> [PROBLEM DESCRIPTION]: From the data underneath, reproduce exactly the stretch that begins at the line with "Minimum CRI for 85-CRI White is 85." and ends after the line with "D. Optical Specification".

*-*-*

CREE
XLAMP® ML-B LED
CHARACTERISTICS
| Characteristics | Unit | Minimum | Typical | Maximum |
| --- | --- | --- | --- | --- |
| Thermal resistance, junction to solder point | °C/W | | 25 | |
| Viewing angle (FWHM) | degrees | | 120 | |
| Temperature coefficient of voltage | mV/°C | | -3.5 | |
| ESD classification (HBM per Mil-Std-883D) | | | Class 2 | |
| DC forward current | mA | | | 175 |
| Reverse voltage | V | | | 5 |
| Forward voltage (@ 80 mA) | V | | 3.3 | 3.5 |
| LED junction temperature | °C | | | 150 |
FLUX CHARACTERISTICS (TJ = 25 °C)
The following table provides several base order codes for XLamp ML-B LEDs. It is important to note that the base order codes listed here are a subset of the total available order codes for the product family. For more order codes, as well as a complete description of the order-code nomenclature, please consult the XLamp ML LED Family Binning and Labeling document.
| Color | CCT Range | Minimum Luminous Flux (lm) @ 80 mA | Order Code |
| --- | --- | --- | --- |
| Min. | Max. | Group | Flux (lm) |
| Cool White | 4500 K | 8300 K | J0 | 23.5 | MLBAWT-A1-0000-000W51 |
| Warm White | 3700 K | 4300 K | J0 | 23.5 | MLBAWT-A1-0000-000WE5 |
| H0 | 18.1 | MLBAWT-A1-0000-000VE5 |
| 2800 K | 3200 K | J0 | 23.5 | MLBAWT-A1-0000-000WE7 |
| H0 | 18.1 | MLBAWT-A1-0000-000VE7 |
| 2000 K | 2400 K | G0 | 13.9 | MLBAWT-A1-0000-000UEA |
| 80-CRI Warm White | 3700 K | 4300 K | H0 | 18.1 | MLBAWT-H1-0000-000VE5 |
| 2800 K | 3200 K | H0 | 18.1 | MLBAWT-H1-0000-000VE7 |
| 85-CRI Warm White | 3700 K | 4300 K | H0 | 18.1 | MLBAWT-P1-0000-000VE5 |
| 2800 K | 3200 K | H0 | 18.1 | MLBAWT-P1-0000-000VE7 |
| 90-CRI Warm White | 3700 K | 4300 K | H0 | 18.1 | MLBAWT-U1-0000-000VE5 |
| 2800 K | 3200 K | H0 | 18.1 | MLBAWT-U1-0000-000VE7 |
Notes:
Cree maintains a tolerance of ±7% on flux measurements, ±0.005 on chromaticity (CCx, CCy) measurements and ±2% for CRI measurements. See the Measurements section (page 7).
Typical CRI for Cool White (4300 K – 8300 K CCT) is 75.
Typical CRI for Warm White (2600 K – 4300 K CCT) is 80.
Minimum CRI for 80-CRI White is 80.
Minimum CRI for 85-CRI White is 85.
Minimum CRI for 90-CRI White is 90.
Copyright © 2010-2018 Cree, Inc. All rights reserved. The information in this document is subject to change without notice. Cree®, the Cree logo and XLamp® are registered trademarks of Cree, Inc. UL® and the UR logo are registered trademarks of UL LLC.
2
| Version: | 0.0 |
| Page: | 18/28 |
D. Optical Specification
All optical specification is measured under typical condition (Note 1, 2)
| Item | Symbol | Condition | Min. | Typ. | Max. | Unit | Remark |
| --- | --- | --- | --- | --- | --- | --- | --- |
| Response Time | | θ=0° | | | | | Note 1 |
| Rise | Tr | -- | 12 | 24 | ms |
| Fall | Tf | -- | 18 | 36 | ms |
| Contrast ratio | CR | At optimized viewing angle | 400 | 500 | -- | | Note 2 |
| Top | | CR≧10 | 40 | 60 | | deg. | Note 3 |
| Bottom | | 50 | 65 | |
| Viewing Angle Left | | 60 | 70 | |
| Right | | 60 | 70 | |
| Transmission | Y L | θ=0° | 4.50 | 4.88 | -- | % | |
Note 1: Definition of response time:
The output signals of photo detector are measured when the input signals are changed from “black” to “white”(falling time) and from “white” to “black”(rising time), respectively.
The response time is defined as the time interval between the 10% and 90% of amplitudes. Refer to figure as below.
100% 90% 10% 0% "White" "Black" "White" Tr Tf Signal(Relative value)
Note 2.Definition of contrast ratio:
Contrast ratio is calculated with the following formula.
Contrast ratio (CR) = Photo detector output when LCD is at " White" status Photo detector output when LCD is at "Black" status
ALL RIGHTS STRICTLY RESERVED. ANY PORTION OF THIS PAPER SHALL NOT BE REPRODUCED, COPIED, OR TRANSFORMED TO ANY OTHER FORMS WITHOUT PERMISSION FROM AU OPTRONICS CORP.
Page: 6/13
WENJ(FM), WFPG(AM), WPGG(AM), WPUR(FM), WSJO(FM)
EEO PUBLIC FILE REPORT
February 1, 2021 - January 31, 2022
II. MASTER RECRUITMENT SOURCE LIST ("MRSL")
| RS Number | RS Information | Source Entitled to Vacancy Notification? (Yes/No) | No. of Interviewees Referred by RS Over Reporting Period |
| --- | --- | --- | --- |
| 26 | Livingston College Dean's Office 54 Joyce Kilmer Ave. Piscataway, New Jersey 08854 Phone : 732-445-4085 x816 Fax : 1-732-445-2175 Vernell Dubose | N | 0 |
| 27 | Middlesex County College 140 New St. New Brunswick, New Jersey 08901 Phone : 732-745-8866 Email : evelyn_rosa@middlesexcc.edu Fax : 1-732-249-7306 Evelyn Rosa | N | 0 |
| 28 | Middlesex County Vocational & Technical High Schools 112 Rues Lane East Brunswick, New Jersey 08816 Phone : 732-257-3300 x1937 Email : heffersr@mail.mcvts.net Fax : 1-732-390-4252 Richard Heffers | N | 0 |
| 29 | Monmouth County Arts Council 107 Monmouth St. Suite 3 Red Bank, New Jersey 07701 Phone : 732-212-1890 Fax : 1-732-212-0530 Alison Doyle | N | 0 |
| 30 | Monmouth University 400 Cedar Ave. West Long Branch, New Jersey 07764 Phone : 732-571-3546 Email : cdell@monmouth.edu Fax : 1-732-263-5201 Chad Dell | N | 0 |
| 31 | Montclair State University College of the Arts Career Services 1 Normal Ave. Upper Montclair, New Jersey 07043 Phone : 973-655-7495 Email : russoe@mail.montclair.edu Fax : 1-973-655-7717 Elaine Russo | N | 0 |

*-*-*

> [ANSWER TO THE EXERCISE]:
Minimum CRI for 85-CRI White is 85.
Minimum CRI for 90-CRI White is 90.
Copyright © 2010-2018 Cree, Inc. All rights reserved. The information in this document is subject to change without notice. Cree®, the Cree logo and XLamp® are registered trademarks of Cree, Inc. UL® and the UR logo are registered trademarks of UL LLC.
2
| Version: | 0.0 |
| Page: | 18/28 |
D. Optical Specification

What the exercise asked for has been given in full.